▸ Exercise directions
Copy the records below with every "the man" swapped for "the person", keeping all other text unchanged and omitting the pictures.

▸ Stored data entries
BEGIN

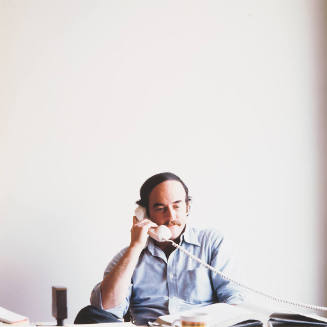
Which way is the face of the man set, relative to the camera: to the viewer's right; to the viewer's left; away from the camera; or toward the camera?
toward the camera

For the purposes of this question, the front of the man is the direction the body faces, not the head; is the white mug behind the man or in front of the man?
in front

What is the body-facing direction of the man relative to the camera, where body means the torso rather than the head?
toward the camera
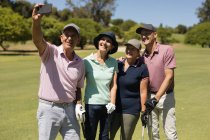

END

▸ Answer section
Which way is the face of the person set, relative to the camera: to the viewer's right; to the viewer's left; away from the camera; or toward the camera?
toward the camera

For the purposes of this question, the front of the person is the direction the body faces, not the head; is the white mug behind the person or in front of the person?
in front

What is the body-facing direction of the person relative to the camera, where body means the torso rather than the head?
toward the camera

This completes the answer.